Information supplied section start

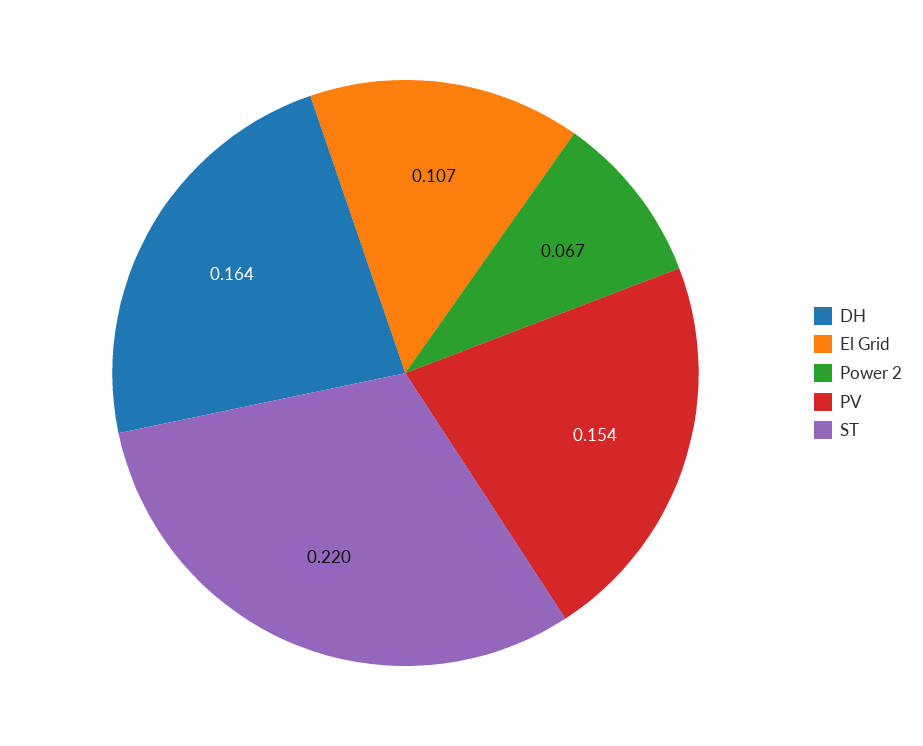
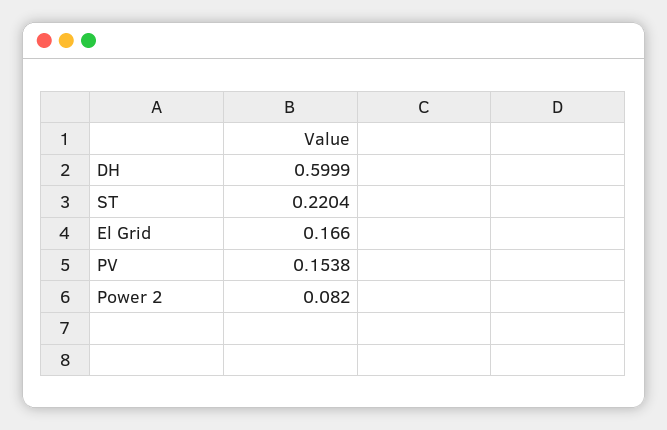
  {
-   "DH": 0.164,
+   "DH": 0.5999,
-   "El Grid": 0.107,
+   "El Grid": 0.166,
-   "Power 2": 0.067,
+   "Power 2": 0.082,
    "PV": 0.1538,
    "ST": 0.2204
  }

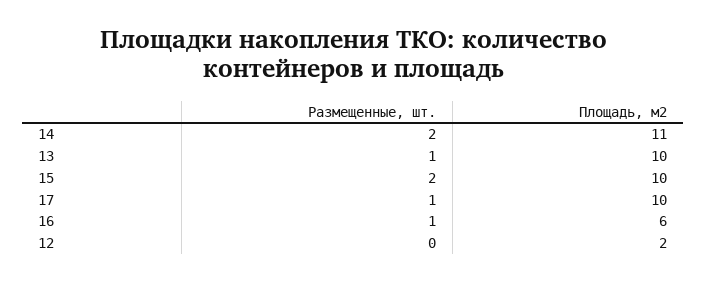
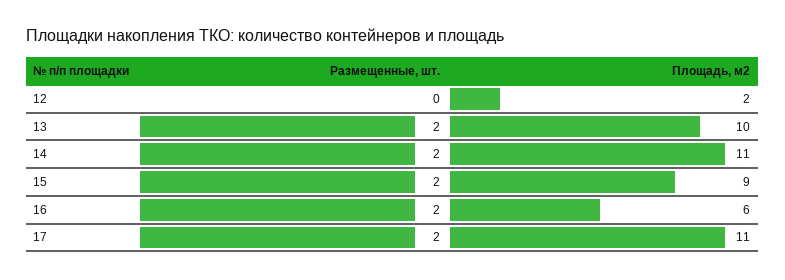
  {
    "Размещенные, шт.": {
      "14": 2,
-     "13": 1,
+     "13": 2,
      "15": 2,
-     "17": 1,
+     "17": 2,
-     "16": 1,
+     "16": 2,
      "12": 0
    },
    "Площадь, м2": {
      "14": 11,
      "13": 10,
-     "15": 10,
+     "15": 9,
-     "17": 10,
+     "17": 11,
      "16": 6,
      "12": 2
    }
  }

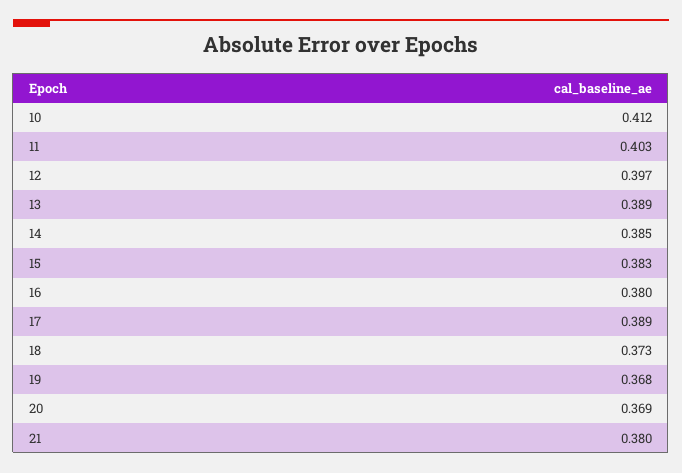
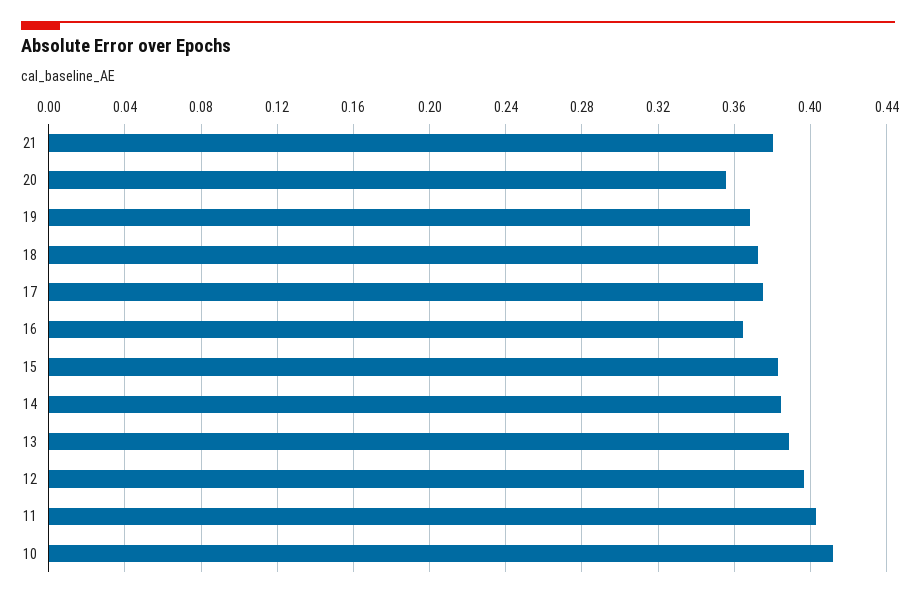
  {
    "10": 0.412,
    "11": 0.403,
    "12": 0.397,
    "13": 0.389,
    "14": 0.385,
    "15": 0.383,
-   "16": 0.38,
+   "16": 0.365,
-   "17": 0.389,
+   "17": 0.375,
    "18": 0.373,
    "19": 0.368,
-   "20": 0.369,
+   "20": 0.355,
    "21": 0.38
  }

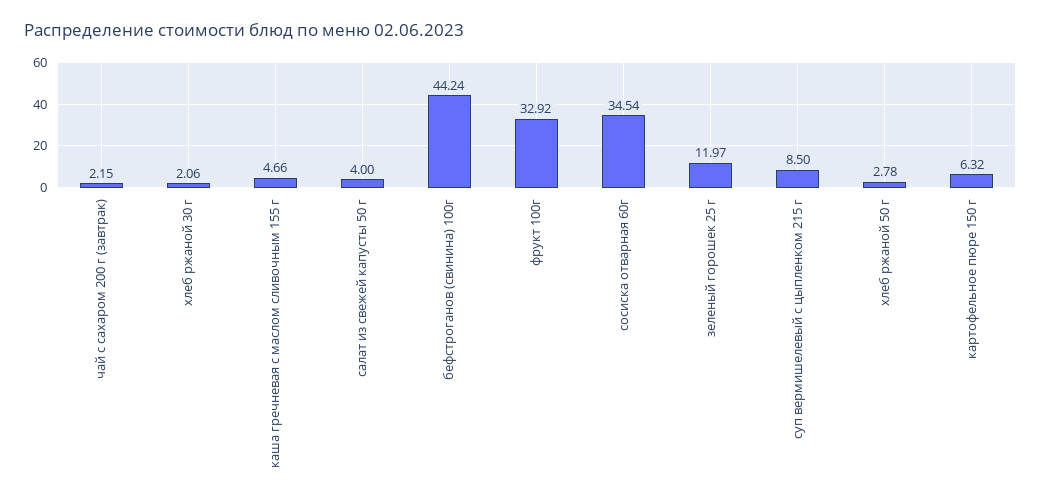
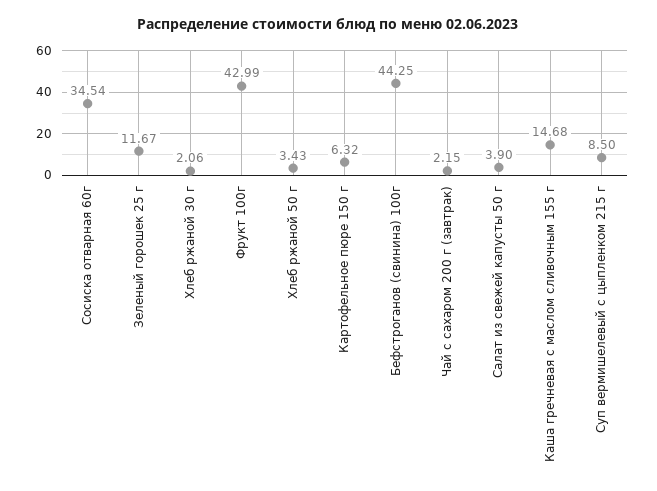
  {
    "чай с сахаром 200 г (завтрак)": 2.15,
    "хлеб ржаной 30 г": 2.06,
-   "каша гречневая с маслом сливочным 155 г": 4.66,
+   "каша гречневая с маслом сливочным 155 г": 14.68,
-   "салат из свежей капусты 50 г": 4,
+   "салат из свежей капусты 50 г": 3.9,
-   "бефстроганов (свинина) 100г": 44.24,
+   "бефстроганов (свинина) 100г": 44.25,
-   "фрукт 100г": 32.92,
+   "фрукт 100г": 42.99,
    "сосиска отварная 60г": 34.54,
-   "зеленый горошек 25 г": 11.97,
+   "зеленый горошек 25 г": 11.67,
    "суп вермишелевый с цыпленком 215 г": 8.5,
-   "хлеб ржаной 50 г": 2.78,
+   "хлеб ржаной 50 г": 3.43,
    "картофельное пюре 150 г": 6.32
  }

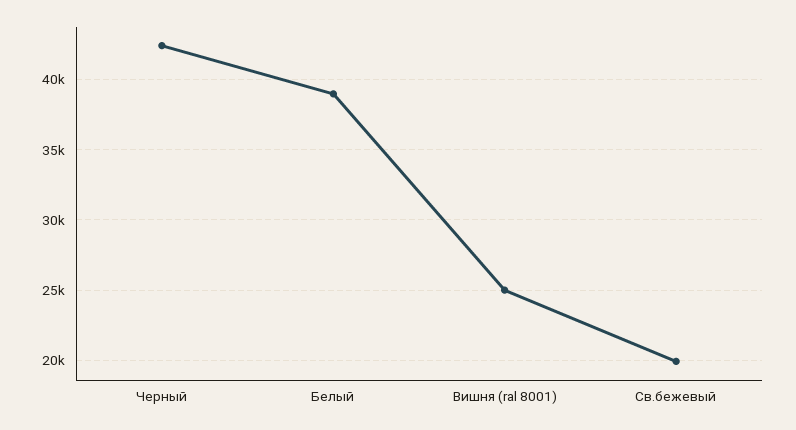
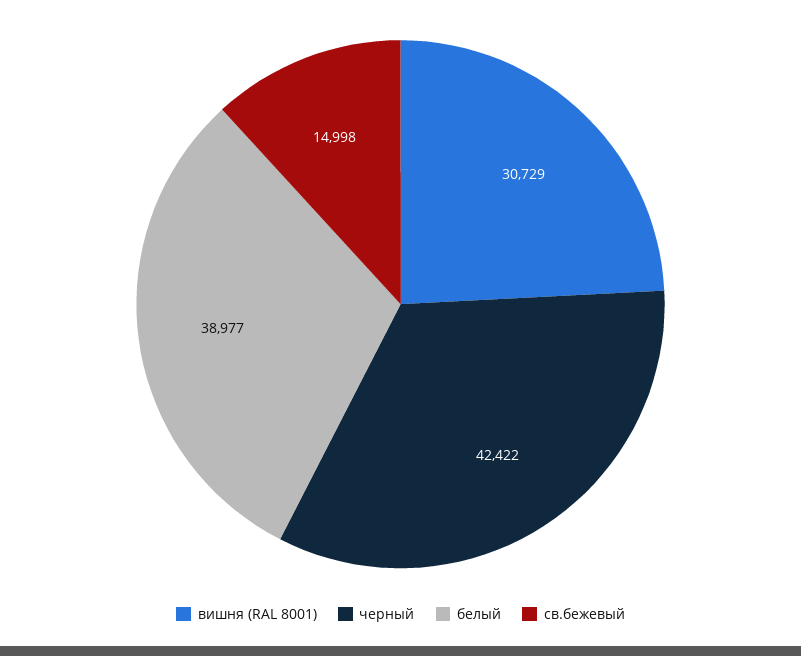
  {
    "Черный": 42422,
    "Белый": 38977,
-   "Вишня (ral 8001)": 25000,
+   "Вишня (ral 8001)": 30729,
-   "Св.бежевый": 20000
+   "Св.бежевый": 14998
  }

Information supplied section end
Information supplied section start

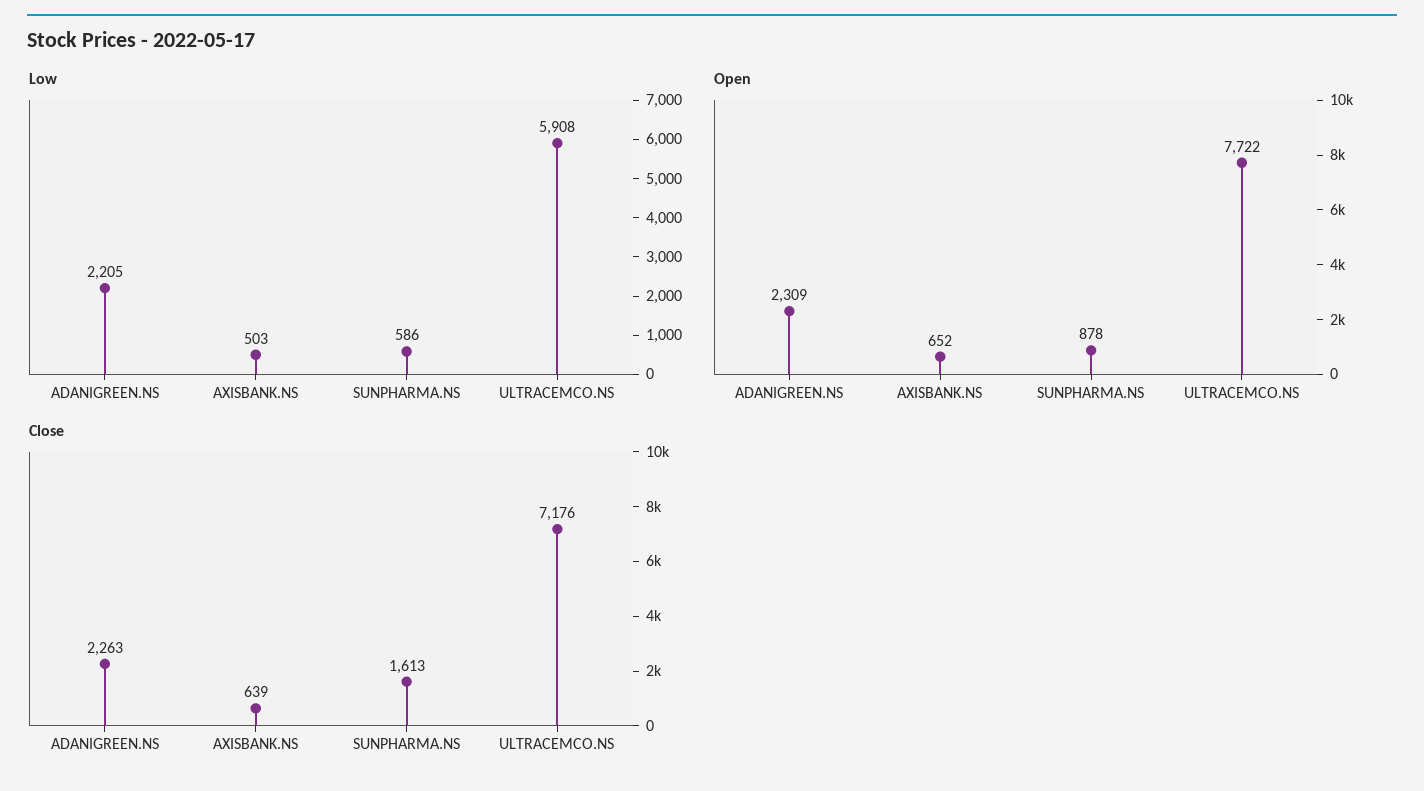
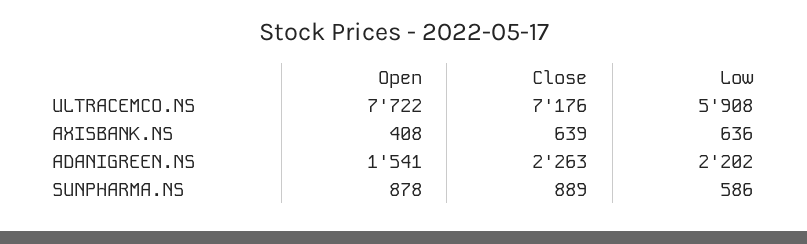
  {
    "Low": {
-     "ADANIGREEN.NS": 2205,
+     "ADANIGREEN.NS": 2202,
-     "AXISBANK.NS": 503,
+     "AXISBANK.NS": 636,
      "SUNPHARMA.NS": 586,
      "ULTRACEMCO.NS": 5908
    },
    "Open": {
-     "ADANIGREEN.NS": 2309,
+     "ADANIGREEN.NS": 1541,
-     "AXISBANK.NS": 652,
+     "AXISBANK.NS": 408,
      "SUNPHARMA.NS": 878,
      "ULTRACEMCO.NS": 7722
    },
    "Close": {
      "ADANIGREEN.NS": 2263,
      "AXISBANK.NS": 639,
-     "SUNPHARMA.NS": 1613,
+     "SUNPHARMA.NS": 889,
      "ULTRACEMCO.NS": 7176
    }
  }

Information supplied section end

» **Job item**
Take every line from the data above that holds "горошек" and copy it out.

» **Response to the task**
-   "зеленый горошек 25 г": 11.97,
+   "зеленый горошек 25 г": 11.67,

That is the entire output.